WORK TASK:
Please rename "Semana de la Arquitectura" to "Jornadas de Arquitectura" everywhere it occurs in the rows below, and give the rows back with nothing else changed. Leave the pictures out of your answer.
Start of INPUT RECORDS
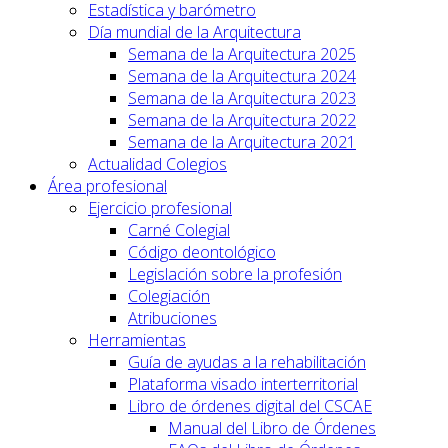
Estadística y barómetro
Día mundial de la Arquitectura
Semana de la Arquitectura 2025
Semana de la Arquitectura 2024
Semana de la Arquitectura 2023
Semana de la Arquitectura 2022
Semana de la Arquitectura 2021
Actualidad Colegios
Área profesional
Ejercicio profesional
Carné Colegial
Código deontológico
Legislación sobre la profesión
Colegiación
Atribuciones
Herramientas
Guía de ayudas a la rehabilitación
Plataforma visado interterritorial
Libro de órdenes digital del CSCAE
Manual del Libro de Órdenes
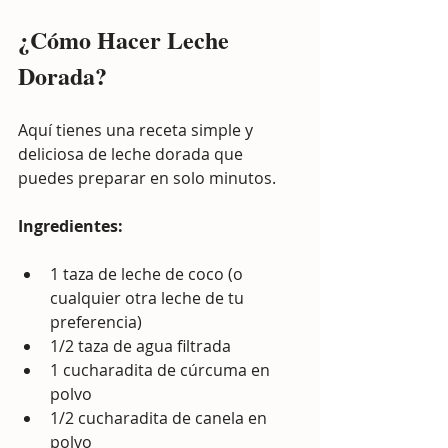
¿Cómo Hacer Leche 
Dorada?
Aquí tienes una receta simple y 
deliciosa de leche dorada que 
puedes preparar en solo minutos.
Ingredientes:
1 taza de leche de coco (o 
cualquier otra leche de tu 
preferencia)
1/2 taza de agua filtrada
1 cucharadita de cúrcuma en 
polvo
1/2 cucharadita de canela en 
polvo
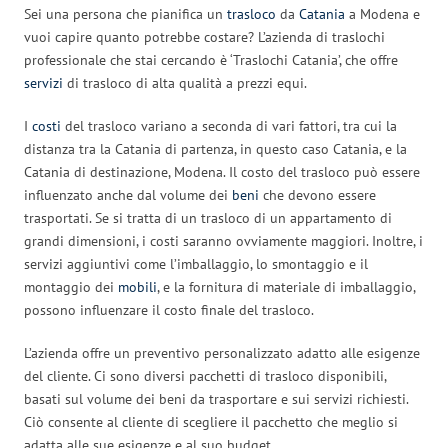
Sei una persona che pianifica un
trasloco
da
Catania
a Modena e
vuoi capire quanto potrebbe costare? L’azienda di traslochi
professionale che stai cercando è ‘Traslochi Catania’, che offre
servizi
di trasloco di alta qualità a prezzi equi.
I
costi
del trasloco variano a seconda di vari fattori, tra cui la
distanza tra la Catania di partenza, in questo caso Catania, e la
Catania di destinazione, Modena. Il costo del trasloco può essere
influenzato anche dal volume dei
beni
che devono essere
trasportati. Se si tratta di un trasloco di un appartamento di
grandi dimensioni, i costi saranno ovviamente maggiori. Inoltre, i
servizi aggiuntivi come l’imballaggio, lo smontaggio e il
montaggio dei
mobili
, e la fornitura di materiale di imballaggio,
possono influenzare il costo finale del trasloco.
L’azienda offre un preventivo personalizzato adatto alle esigenze
del cliente. Ci sono diversi pacchetti di trasloco disponibili,
basati sul volume dei beni da trasportare e sui servizi richiesti.
Ciò consente al cliente di scegliere il pacchetto che meglio si
adatta alle sue esigenze e al suo budget.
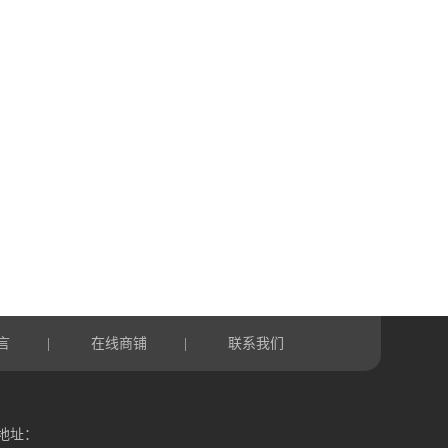
言
在线商铺
联系我们
|
|
地址：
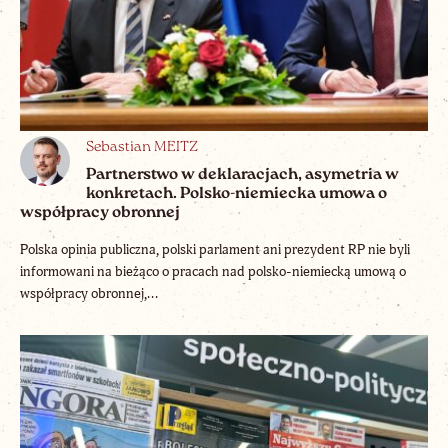
Sebastian MEITZ
Partnerstwo w deklaracjach, asymetria w
konkretach. Polsko-niemiecka umowa o
współpracy obronnej
Polska opinia publiczna, polski parlament ani prezydent RP nie byli
informowani na bieżąco o pracach nad polsko-niemiecką umową o
współpracy obronnej,...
End of INPUT RECORDS
THE ANSWER:
Estadística y barómetro
Día mundial de la Arquitectura
Jornadas de Arquitectura 2025
Jornadas de Arquitectura 2024
Jornadas de Arquitectura 2023
Jornadas de Arquitectura 2022
Jornadas de Arquitectura 2021
Actualidad Colegios
Área profesional
Ejercicio profesional
Carné Colegial
Código deontológico
Legislación sobre la profesión
Colegiación
Atribuciones
Herramientas
Guía de ayudas a la rehabilitación
Plataforma visado interterritorial
Libro de órdenes digital del CSCAE
Manual del Libro de Órdenes
¿Cómo Hacer Leche 
Dorada?
Aquí tienes una receta simple y 
deliciosa de leche dorada que 
puedes preparar en solo minutos.
Ingredientes:
1 taza de leche de coco (o 
cualquier otra leche de tu 
preferencia)
1/2 taza de agua filtrada
1 cucharadita de cúrcuma en 
polvo
1/2 cucharadita de canela en 
polvo
Sei una persona che pianifica un
trasloco
da
Catania
a Modena e
vuoi capire quanto potrebbe costare? L’azienda di traslochi
professionale che stai cercando è ‘Traslochi Catania’, che offre
servizi
di trasloco di alta qualità a prezzi equi.
I
costi
del trasloco variano a seconda di vari fattori, tra cui la
distanza tra la Catania di partenza, in questo caso Catania, e la
Catania di destinazione, Modena. Il costo del trasloco può essere
influenzato anche dal volume dei
beni
che devono essere
trasportati. Se si tratta di un trasloco di un appartamento di
grandi dimensioni, i costi saranno ovviamente maggiori. Inoltre, i
servizi aggiuntivi come l’imballaggio, lo smontaggio e il
montaggio dei
mobili
, e la fornitura di materiale di imballaggio,
possono influenzare il costo finale del trasloco.
L’azienda offre un preventivo personalizzato adatto alle esigenze
del cliente. Ci sono diversi pacchetti di trasloco disponibili,
basati sul volume dei beni da trasportare e sui servizi richiesti.
Ciò consente al cliente di scegliere il pacchetto che meglio si
adatta alle sue esigenze e al suo budget.
言
在线商铺
联系我们
|
|
地址：
Sebastian MEITZ
Partnerstwo w deklaracjach, asymetria w
konkretach. Polsko-niemiecka umowa o
współpracy obronnej
Polska opinia publiczna, polski parlament ani prezydent RP nie byli
informowani na bieżąco o pracach nad polsko-niemiecką umową o
współpracy obronnej,...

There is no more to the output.